*Exercise material*:
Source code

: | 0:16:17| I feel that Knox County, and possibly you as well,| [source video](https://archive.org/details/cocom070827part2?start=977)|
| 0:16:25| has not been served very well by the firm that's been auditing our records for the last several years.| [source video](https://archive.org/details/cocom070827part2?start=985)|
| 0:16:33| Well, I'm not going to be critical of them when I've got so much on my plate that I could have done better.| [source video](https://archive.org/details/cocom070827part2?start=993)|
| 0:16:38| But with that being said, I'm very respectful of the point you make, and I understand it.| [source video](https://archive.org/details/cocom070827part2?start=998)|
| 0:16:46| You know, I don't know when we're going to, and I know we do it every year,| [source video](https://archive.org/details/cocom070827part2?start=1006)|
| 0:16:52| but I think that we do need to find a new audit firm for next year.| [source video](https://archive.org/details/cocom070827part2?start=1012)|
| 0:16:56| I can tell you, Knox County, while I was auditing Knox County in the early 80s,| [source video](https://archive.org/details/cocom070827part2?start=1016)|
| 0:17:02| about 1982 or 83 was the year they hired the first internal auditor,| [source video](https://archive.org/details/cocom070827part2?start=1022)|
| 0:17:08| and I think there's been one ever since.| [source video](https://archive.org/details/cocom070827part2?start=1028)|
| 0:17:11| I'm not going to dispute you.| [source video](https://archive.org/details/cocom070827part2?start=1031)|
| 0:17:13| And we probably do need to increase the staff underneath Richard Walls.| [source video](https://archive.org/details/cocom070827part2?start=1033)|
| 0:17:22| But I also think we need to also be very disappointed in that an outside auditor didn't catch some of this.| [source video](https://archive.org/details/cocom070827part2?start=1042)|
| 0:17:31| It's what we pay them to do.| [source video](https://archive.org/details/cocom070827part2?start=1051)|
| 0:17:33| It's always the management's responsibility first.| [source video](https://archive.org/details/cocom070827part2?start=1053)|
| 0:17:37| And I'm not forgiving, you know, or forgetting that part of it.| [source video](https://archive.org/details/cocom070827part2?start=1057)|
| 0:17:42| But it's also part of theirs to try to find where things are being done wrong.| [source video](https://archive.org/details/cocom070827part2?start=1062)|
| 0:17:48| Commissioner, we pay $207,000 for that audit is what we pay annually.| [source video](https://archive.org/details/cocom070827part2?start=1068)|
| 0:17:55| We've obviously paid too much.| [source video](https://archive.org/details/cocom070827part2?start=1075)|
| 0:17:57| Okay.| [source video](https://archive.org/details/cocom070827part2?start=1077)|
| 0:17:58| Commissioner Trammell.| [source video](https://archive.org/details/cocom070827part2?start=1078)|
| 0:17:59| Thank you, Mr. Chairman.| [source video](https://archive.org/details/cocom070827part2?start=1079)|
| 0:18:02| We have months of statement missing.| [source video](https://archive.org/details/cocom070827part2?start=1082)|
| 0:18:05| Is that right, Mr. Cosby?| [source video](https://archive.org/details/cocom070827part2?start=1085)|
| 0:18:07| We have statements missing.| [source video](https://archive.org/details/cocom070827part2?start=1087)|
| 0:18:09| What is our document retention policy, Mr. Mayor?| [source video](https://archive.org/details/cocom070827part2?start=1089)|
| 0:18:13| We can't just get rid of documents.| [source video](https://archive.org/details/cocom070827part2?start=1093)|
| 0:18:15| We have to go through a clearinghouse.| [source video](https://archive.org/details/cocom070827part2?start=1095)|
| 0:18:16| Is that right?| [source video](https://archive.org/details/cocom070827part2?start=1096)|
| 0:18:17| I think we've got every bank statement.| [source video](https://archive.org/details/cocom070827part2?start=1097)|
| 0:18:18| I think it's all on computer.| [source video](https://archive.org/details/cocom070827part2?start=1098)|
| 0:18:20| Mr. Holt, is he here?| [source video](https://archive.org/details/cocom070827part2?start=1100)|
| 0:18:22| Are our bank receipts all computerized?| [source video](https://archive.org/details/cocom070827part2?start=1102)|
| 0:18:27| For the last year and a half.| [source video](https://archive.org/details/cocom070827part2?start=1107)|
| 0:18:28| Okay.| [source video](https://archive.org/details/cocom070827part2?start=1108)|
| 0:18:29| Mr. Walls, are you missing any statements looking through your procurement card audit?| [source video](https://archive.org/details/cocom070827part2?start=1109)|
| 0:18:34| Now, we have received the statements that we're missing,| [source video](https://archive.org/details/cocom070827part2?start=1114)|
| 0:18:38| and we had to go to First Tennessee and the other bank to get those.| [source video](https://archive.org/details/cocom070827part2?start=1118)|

*Problem to work on*:
Looking at the entries above, can you reproduce exactly the lines from the one that holds "0:18:13| We can't" through the one that holds "0:18:17| I think", and only those?

*Task solution*:
| 0:18:13| We can't just get rid of documents.| [source video](https://archive.org/details/cocom070827part2?start=1093)|
| 0:18:15| We have to go through a clearinghouse.| [source video](https://archive.org/details/cocom070827part2?start=1095)|
| 0:18:16| Is that right?| [source video](https://archive.org/details/cocom070827part2?start=1096)|
| 0:18:17| I think we've got every bank statement.| [source video](https://archive.org/details/cocom070827part2?start=1097)|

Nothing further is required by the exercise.